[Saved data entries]
[Start of section]

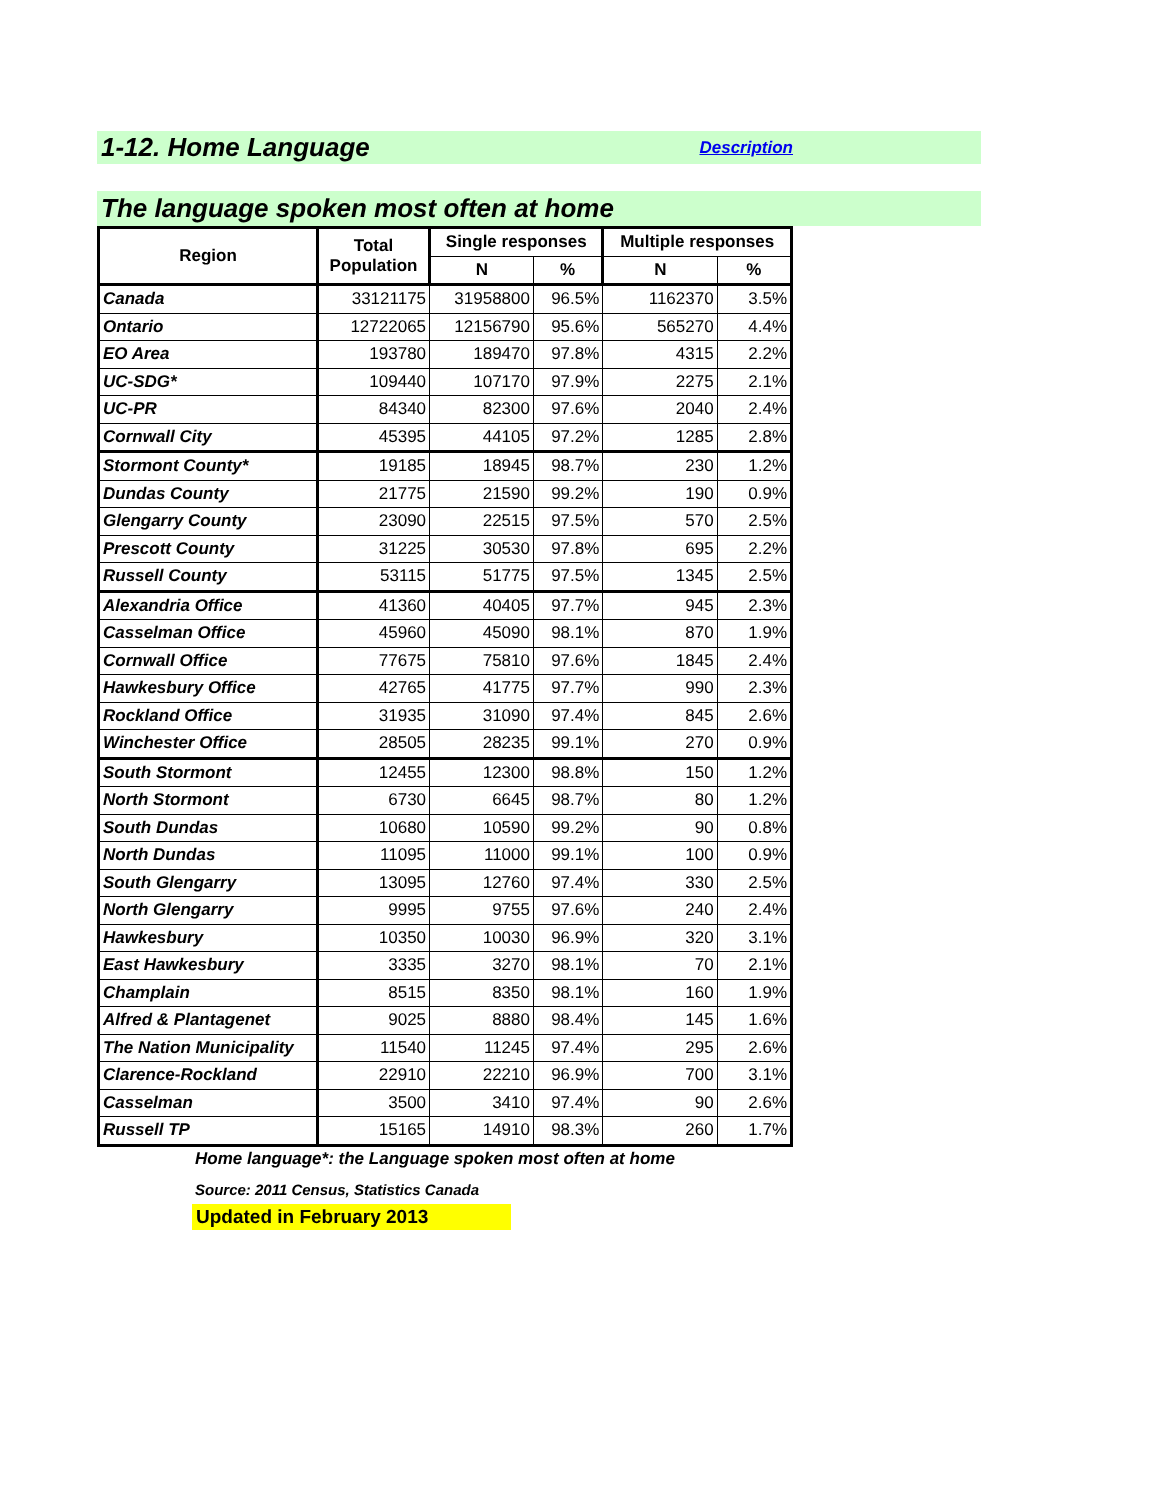1-12. Home Language Description
The language spoken most often at home
| Region | Total Population | Single responses | | Multiple responses | |
| --- | --- | --- | --- | --- | --- |
| | | N | % | N | % |
| Canada | 33121175 | 31958800 | 96.5% | 1162370 | 3.5% |
| Ontario | 12722065 | 12156790 | 95.6% | 565270 | 4.4% |
| EO Area | 193780 | 189470 | 97.8% | 4315 | 2.2% |
| UC-SDG* | 109440 | 107170 | 97.9% | 2275 | 2.1% |
| UC-PR | 84340 | 82300 | 97.6% | 2040 | 2.4% |
| Cornwall City | 45395 | 44105 | 97.2% | 1285 | 2.8% |
| Stormont County* | 19185 | 18945 | 98.7% | 230 | 1.2% |
| Dundas County | 21775 | 21590 | 99.2% | 190 | 0.9% |
| Glengarry County | 23090 | 22515 | 97.5% | 570 | 2.5% |
| Prescott County | 31225 | 30530 | 97.8% | 695 | 2.2% |
| Russell County | 53115 | 51775 | 97.5% | 1345 | 2.5% |
| Alexandria Office | 41360 | 40405 | 97.7% | 945 | 2.3% |
| Casselman Office | 45960 | 45090 | 98.1% | 870 | 1.9% |
| Cornwall Office | 77675 | 75810 | 97.6% | 1845 | 2.4% |
| Hawkesbury Office | 42765 | 41775 | 97.7% | 990 | 2.3% |
| Rockland Office | 31935 | 31090 | 97.4% | 845 | 2.6% |
| Winchester Office | 28505 | 28235 | 99.1% | 270 | 0.9% |
| South Stormont | 12455 | 12300 | 98.8% | 150 | 1.2% |
| North Stormont | 6730 | 6645 | 98.7% | 80 | 1.2% |
| South Dundas | 10680 | 10590 | 99.2% | 90 | 0.8% |
| North Dundas | 11095 | 11000 | 99.1% | 100 | 0.9% |
| South Glengarry | 13095 | 12760 | 97.4% | 330 | 2.5% |
| North Glengarry | 9995 | 9755 | 97.6% | 240 | 2.4% |
| Hawkesbury | 10350 | 10030 | 96.9% | 320 | 3.1% |
| East Hawkesbury | 3335 | 3270 | 98.1% | 70 | 2.1% |
| Champlain | 8515 | 8350 | 98.1% | 160 | 1.9% |
| Alfred & Plantagenet | 9025 | 8880 | 98.4% | 145 | 1.6% |
| The Nation Municipality | 11540 | 11245 | 97.4% | 295 | 2.6% |
| Clarence-Rockland | 22910 | 22210 | 96.9% | 700 | 3.1% |
| Casselman | 3500 | 3410 | 97.4% | 90 | 2.6% |
| Russell TP | 15165 | 14910 | 98.3% | 260 | 1.7% |
Home language*: the Language spoken most often at home
Source: 2011 Census, Statistics Canada
Updated in February 2013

[End of section]

» Task directions: The lines from the one holding "270 | 0.9% |" to the last line of the entries, both included: retype them exactly and give nothing else.

» Expected answer:
| Winchester Office | 28505 | 28235 | 99.1% | 270 | 0.9% |
| South Stormont | 12455 | 12300 | 98.8% | 150 | 1.2% |
| North Stormont | 6730 | 6645 | 98.7% | 80 | 1.2% |
| South Dundas | 10680 | 10590 | 99.2% | 90 | 0.8% |
| North Dundas | 11095 | 11000 | 99.1% | 100 | 0.9% |
| South Glengarry | 13095 | 12760 | 97.4% | 330 | 2.5% |
| North Glengarry | 9995 | 9755 | 97.6% | 240 | 2.4% |
| Hawkesbury | 10350 | 10030 | 96.9% | 320 | 3.1% |
| East Hawkesbury | 3335 | 3270 | 98.1% | 70 | 2.1% |
| Champlain | 8515 | 8350 | 98.1% | 160 | 1.9% |
| Alfred & Plantagenet | 9025 | 8880 | 98.4% | 145 | 1.6% |
| The Nation Municipality | 11540 | 11245 | 97.4% | 295 | 2.6% |
| Clarence-Rockland | 22910 | 22210 | 96.9% | 700 | 3.1% |
| Casselman | 3500 | 3410 | 97.4% | 90 | 2.6% |
| Russell TP | 15165 | 14910 | 98.3% | 260 | 1.7% |
Home language*: the Language spoken most often at home
Source: 2011 Census, Statistics Canada
Updated in February 2013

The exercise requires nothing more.